No entanto, volvidos estes anos e várias demissões depois — incluindo a de Azeredo Lopes — hoje deu-se por concluído o julgamento deste caso, com a leitura do acórdão a ocorrer no Tribunal de Santarém.

Ao todo, foram constituídos 23 arguidos, arroladas 113 testemunhas pelo Ministério Público e 136 testemunhas pelos arguidos (sendo algumas comuns) e praticamente todas foram ouvidas (“quatro ou cinco foram dispensadas”, incluindo Paulo Lemos, conhecido como “Fechaduras”, que o tribunal não conseguiu notificar). Destas, 19 testemunhas prestaram depoimento por escrito, incluindo o Presidente da República, Marcelo Rebelo de Sousa, e o primeiro-ministro, António Costa, e o processo chegou à distribuição com 22.497 páginas.
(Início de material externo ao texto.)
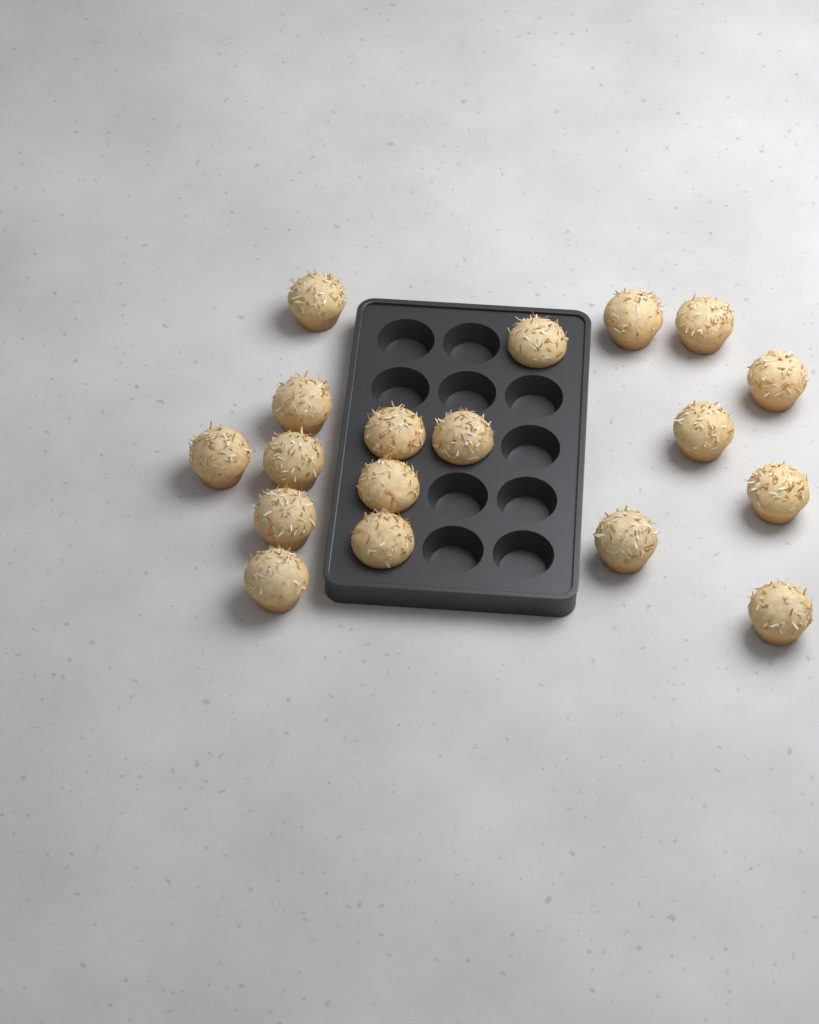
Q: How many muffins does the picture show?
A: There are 18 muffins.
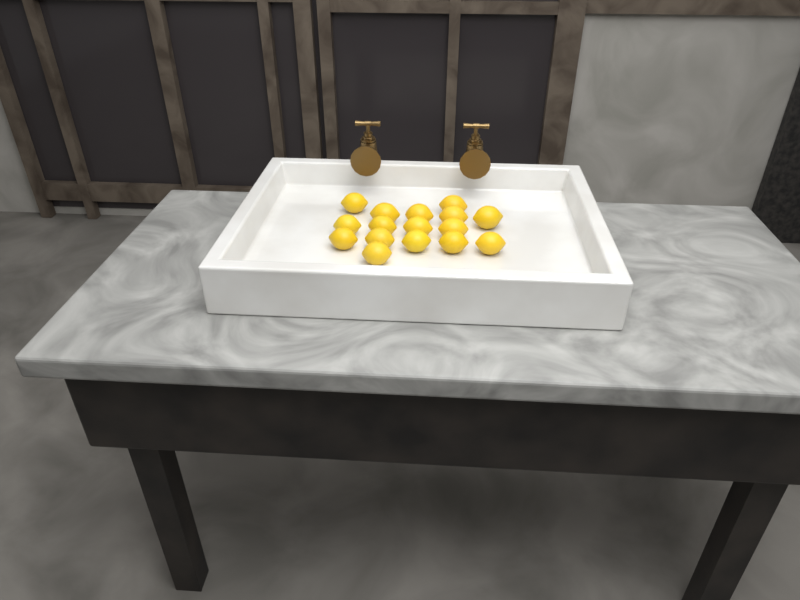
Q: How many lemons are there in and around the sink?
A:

Qual foi, então, o veredito?

  • Azeredo Lopes foi absolvido de todos os quatro crimes de que era acusado: denegação de justiça e prevaricação, favorecimento pessoal praticado por funcionário, abuso de poder e denegação de justiça.
  • João Paulino, ex-fuzileiro, cabecilha do assalto e autor confesso do furto, foi condenado a oito anos de prisão pelos crimes de terrorismo e tráfico de estupefacientes — ao todo foram seis os crimes: detenção de cartuchos e munições proibidas e, em coautoria com outros arguidos, dois crimes de associação criminosa, um crime de tráfico e mediação de armas, um crime de terrorismo e outro de tráfico e outras atividades ilícitas.
  • Os dois homens que ajudaram Paulino a retirar o material militar na noite de 28 de junho de 2017, João Pais e Hugo Santos, foram condenados a cinco anos e a sete anos e seis meses de prisão, respetivamente, pelos crimes de terrorismo, praticado em coautoria material. Hugo Santos também foi acusado de tráfico e outras atividades ilícitas.
  • Luís Vieira, ex-diretor da Polícia Judiciária Militar, foi condenado a quatro anos de prisão, com execução suspensa por igual período, e à sanção acessória de proibição do exercício de funções por um período de três anos pelo crime de favorecimento pessoal praticado por funcionário. Todos os outros — associação criminosa, tráfico e mediação de armas, falsificação ou contrafação de documentos, denegação de justiça e prevaricação — caíram.
  • Vasco Brazão, antigo porta-voz da Polícia Judiciária Militar, foi condenado a uma pena de prisão de cinco anos, suspensa na sua execução por igual período, pelos crimes de favorecimento pessoal praticado por funcionário e um crime de falsificação ou contrafação de documentos. Já das acusações de associação criminosa, tráfico e mediação de armas, e denegação de justiça e prevaricação, foi apenas condenado à sanção acessória de proibição do exercício de funções por um período de dois anos e meio.
  • O major Roberto Pinto da Costa, inspetor da PJM, e o ex-sargento chefe do Núcleo de Investigação Criminal (NIC) da GNR de Loulé, Lima Santos, foram condenados à mesma pena de Brazão, considerando-se ter ficado provado que intervieram, igualmente, no acordo com João Paulino para a recuperação do armamento furtado.
  • Pelo mesmo crime – favorecimento pessoal praticado por funcionário – foram ainda condenados o sargento da PJM Lage de Carvalho e Bruno Ataíde, do NIC da GNR de Loulé, e José Gonçalves, militar do mesmo posto, os dois primeiros a uma pena de três anos de prisão, suspensa na sua execução por igual período, e o último a dois anos e seis meses, igualmente suspensa.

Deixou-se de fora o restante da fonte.